» Task directions: Every entry is to be reproduced word for word, but the images are not.

※ ※ ※

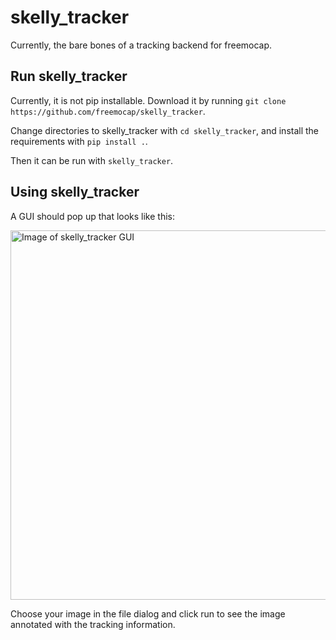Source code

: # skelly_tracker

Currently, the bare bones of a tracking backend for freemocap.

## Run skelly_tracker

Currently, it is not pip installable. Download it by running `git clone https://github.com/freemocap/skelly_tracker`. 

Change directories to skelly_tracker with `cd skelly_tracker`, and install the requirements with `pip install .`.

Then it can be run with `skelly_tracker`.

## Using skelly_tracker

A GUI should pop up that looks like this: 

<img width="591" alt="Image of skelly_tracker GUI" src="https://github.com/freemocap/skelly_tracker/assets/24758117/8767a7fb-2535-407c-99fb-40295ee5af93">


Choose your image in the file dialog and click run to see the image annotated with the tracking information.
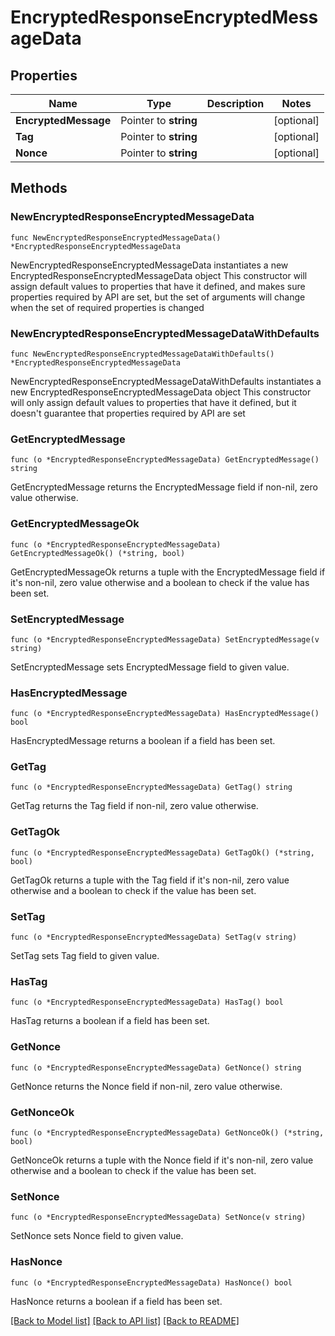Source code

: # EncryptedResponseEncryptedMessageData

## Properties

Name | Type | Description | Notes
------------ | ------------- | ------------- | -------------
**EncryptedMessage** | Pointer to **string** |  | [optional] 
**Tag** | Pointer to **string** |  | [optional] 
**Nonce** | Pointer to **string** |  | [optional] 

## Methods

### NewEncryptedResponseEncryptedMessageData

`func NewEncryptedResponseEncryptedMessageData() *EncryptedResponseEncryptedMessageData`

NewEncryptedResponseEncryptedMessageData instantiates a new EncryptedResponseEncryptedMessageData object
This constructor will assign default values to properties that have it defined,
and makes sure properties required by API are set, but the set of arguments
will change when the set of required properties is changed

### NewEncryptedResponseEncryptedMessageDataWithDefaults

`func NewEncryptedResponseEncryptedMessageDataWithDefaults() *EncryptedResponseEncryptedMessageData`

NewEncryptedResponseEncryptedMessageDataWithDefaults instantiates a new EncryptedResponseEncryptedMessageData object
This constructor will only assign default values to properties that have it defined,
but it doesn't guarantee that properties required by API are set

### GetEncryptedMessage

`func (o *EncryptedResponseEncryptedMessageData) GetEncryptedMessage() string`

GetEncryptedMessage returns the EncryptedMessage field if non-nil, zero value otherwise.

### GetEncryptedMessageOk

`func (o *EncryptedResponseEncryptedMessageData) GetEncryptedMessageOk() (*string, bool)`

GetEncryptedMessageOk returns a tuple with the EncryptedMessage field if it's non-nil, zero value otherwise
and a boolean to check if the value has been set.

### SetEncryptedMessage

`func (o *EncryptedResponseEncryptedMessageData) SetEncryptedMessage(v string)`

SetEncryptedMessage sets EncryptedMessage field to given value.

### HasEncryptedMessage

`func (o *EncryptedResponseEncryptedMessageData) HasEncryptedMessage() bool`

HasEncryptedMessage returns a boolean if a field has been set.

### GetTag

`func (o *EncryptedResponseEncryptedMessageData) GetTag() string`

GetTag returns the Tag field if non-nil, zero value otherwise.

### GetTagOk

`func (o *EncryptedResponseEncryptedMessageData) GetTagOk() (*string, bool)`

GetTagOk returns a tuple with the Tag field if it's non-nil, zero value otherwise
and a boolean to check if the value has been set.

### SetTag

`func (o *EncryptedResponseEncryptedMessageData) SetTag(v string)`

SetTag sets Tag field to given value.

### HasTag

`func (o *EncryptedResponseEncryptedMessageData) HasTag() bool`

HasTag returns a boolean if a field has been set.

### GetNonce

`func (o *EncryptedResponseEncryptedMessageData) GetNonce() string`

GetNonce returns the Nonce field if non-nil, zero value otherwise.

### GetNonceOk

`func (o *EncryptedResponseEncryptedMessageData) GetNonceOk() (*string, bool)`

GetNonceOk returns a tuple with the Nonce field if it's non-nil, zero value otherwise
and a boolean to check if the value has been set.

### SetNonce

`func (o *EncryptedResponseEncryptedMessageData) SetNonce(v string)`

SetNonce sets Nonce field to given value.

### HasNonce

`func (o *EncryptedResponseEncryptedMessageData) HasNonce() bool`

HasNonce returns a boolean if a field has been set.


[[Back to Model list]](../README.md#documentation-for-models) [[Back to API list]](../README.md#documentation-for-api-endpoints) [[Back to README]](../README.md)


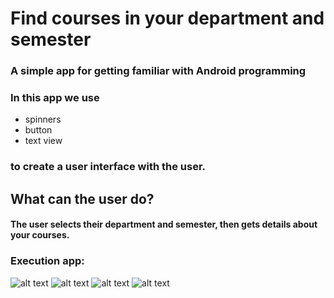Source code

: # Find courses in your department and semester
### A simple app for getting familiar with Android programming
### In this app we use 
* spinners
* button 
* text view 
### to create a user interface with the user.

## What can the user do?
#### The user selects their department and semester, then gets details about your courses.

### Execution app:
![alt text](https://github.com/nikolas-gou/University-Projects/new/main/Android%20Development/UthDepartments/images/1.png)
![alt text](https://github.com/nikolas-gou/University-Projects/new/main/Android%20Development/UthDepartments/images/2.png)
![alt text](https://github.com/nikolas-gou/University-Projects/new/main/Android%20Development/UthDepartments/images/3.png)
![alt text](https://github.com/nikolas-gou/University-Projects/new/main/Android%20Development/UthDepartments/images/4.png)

※ ※ ※

» Expected answer:
Source code

: # skelly_tracker

Currently, the bare bones of a tracking backend for freemocap.

## Run skelly_tracker

Currently, it is not pip installable. Download it by running `git clone https://github.com/freemocap/skelly_tracker`. 

Change directories to skelly_tracker with `cd skelly_tracker`, and install the requirements with `pip install .`.

Then it can be run with `skelly_tracker`.

## Using skelly_tracker

A GUI should pop up that looks like this: 

<img width="591" alt="Image of skelly_tracker GUI" src="https://github.com/freemocap/skelly_tracker/assets/24758117/8767a7fb-2535-407c-99fb-40295ee5af93">


Choose your image in the file dialog and click run to see the image annotated with the tracking information.
Source code

: # EncryptedResponseEncryptedMessageData

## Properties

Name | Type | Description | Notes
------------ | ------------- | ------------- | -------------
**EncryptedMessage** | Pointer to **string** |  | [optional] 
**Tag** | Pointer to **string** |  | [optional] 
**Nonce** | Pointer to **string** |  | [optional] 

## Methods

### NewEncryptedResponseEncryptedMessageData

`func NewEncryptedResponseEncryptedMessageData() *EncryptedResponseEncryptedMessageData`

NewEncryptedResponseEncryptedMessageData instantiates a new EncryptedResponseEncryptedMessageData object
This constructor will assign default values to properties that have it defined,
and makes sure properties required by API are set, but the set of arguments
will change when the set of required properties is changed

### NewEncryptedResponseEncryptedMessageDataWithDefaults

`func NewEncryptedResponseEncryptedMessageDataWithDefaults() *EncryptedResponseEncryptedMessageData`

NewEncryptedResponseEncryptedMessageDataWithDefaults instantiates a new EncryptedResponseEncryptedMessageData object
This constructor will only assign default values to properties that have it defined,
but it doesn't guarantee that properties required by API are set

### GetEncryptedMessage

`func (o *EncryptedResponseEncryptedMessageData) GetEncryptedMessage() string`

GetEncryptedMessage returns the EncryptedMessage field if non-nil, zero value otherwise.

### GetEncryptedMessageOk

`func (o *EncryptedResponseEncryptedMessageData) GetEncryptedMessageOk() (*string, bool)`

GetEncryptedMessageOk returns a tuple with the EncryptedMessage field if it's non-nil, zero value otherwise
and a boolean to check if the value has been set.

### SetEncryptedMessage

`func (o *EncryptedResponseEncryptedMessageData) SetEncryptedMessage(v string)`

SetEncryptedMessage sets EncryptedMessage field to given value.

### HasEncryptedMessage

`func (o *EncryptedResponseEncryptedMessageData) HasEncryptedMessage() bool`

HasEncryptedMessage returns a boolean if a field has been set.

### GetTag

`func (o *EncryptedResponseEncryptedMessageData) GetTag() string`

GetTag returns the Tag field if non-nil, zero value otherwise.

### GetTagOk

`func (o *EncryptedResponseEncryptedMessageData) GetTagOk() (*string, bool)`

GetTagOk returns a tuple with the Tag field if it's non-nil, zero value otherwise
and a boolean to check if the value has been set.

### SetTag

`func (o *EncryptedResponseEncryptedMessageData) SetTag(v string)`

SetTag sets Tag field to given value.

### HasTag

`func (o *EncryptedResponseEncryptedMessageData) HasTag() bool`

HasTag returns a boolean if a field has been set.

### GetNonce

`func (o *EncryptedResponseEncryptedMessageData) GetNonce() string`

GetNonce returns the Nonce field if non-nil, zero value otherwise.

### GetNonceOk

`func (o *EncryptedResponseEncryptedMessageData) GetNonceOk() (*string, bool)`

GetNonceOk returns a tuple with the Nonce field if it's non-nil, zero value otherwise
and a boolean to check if the value has been set.

### SetNonce

`func (o *EncryptedResponseEncryptedMessageData) SetNonce(v string)`

SetNonce sets Nonce field to given value.

### HasNonce

`func (o *EncryptedResponseEncryptedMessageData) HasNonce() bool`

HasNonce returns a boolean if a field has been set.


[[Back to Model list]](../README.md#documentation-for-models) [[Back to API list]](../README.md#documentation-for-api-endpoints) [[Back to README]](../README.md)


Source code

: # Find courses in your department and semester
### A simple app for getting familiar with Android programming
### In this app we use 
* spinners
* button 
* text view 
### to create a user interface with the user.

## What can the user do?
#### The user selects their department and semester, then gets details about your courses.

### Execution app:
![alt text](https://github.com/nikolas-gou/University-Projects/new/main/Android%20Development/UthDepartments/images/1.png)
![alt text](https://github.com/nikolas-gou/University-Projects/new/main/Android%20Development/UthDepartments/images/2.png)
![alt text](https://github.com/nikolas-gou/University-Projects/new/main/Android%20Development/UthDepartments/images/3.png)
![alt text](https://github.com/nikolas-gou/University-Projects/new/main/Android%20Development/UthDepartments/images/4.png)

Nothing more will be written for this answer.